Sannie Smit’s Chocolate Chip Cookies? Whaaat? I thought that lady was the local meat expert. Yes, she is. And nope, this cookie does not contain meat. Or biltong chips. It is a classic American-style chocolate chip cookie from Sannie Smit & Margaret Fulton’s new book “The A-Z of Food & Cookery in South Africa”. No strings attached – just a really good, soft, chewy, chocolate chip cookie. I just added double the amount of chocolate, to put my own little indulgent stamp on it.
So get yourself a glass of cold full-cream milk and start baking.
- 125 g butter
- 50 ml tightly packed brown sugar
- 125 ml (1/2 cup) white sugar
- 1 egg
- 1 teaspoon vanilla essence
- 300 ml cake flour
- 1 ml baking soda (bicarbonate of soda)
- 2.5 ml salt (half a teaspoon)
- 100 g chocolate chips (I use 2 x 100 g dark chocolate slabs, roughly chopped!)
Method: (makes about 36 small cookies or 18 large)
- Pre-heat oven to 180 degrees Celsius. Grease a baking tray.
- In an electric mixer, cream butter and both sugars untill light and fluffy.
- Add egg and vanilla and beat well.
- Sift flour, baking soda and salt together.
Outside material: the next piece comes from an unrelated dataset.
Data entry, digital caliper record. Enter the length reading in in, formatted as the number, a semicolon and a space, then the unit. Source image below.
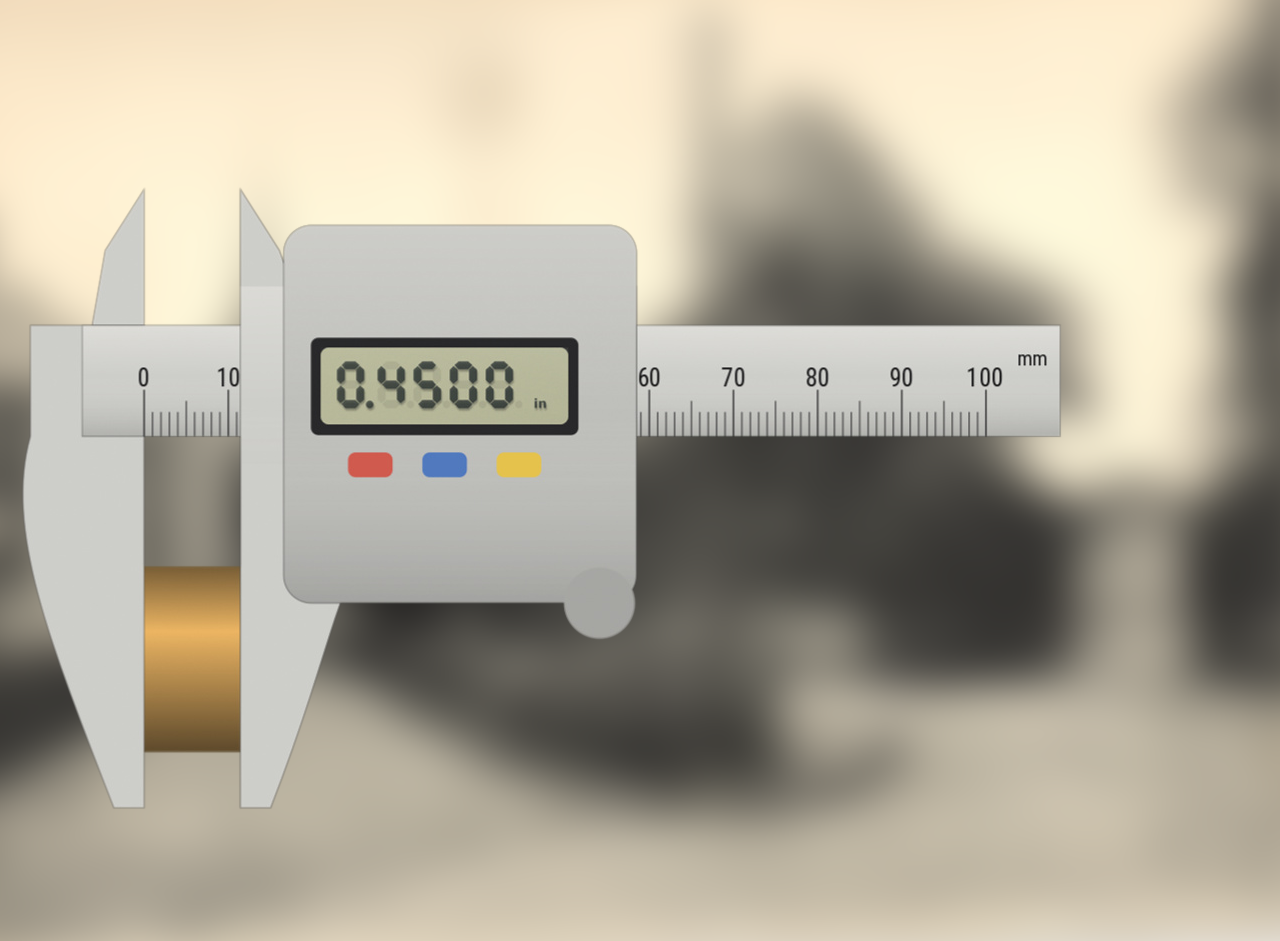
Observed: 0.4500; in
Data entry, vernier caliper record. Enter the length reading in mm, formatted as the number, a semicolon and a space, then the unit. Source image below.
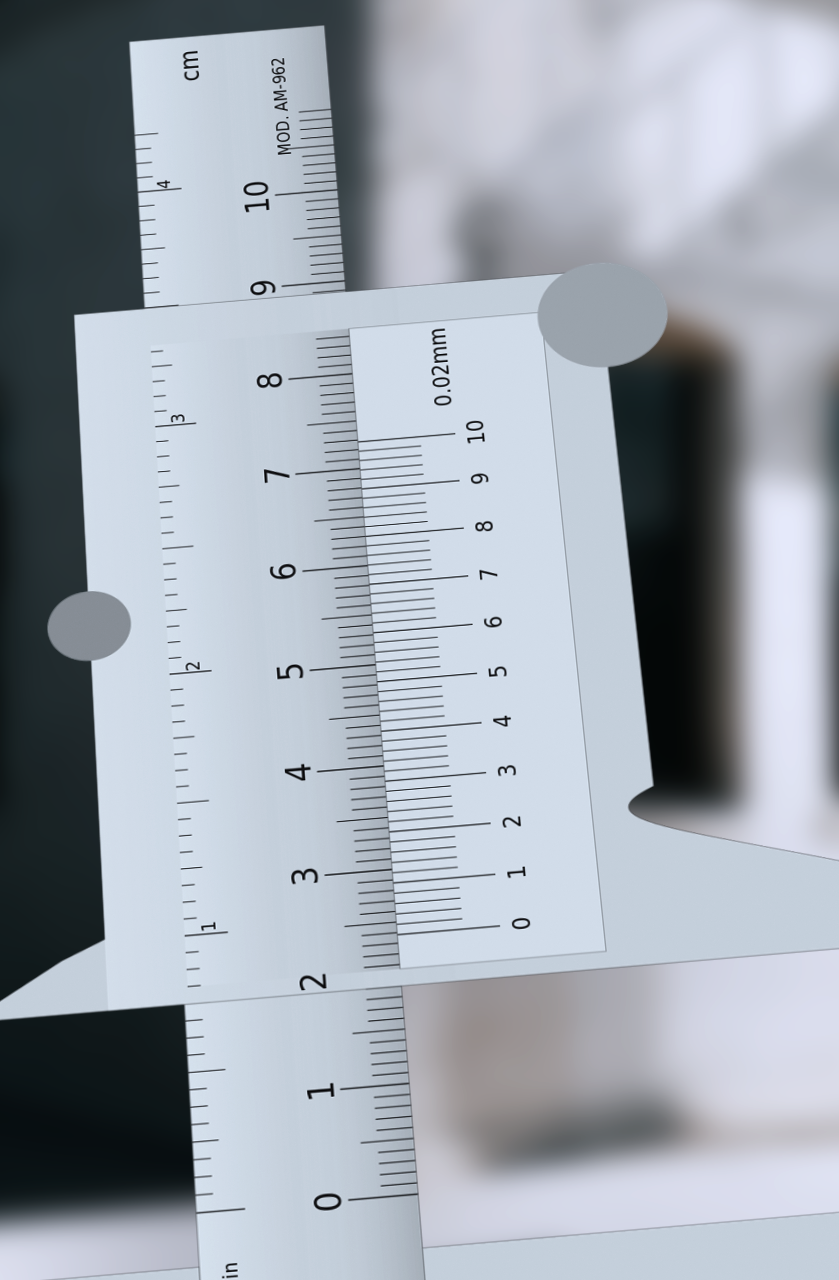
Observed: 23.8; mm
Stir into wet mixture.
- Stir in chocolate chips or chopped chocolate.
- Drop teaspoonsful onto a greased baking tray, leaving room for spreading. (I use a small ice cream scoop to create perfectly round domes, but a teaspoon works fine)
- Bake for 10 minutes (small cookies) or 14 minutes (large cookies).
- Remove from oven and leave to cool on baking tray for a few minutes, before removing and cooling further on wire racks.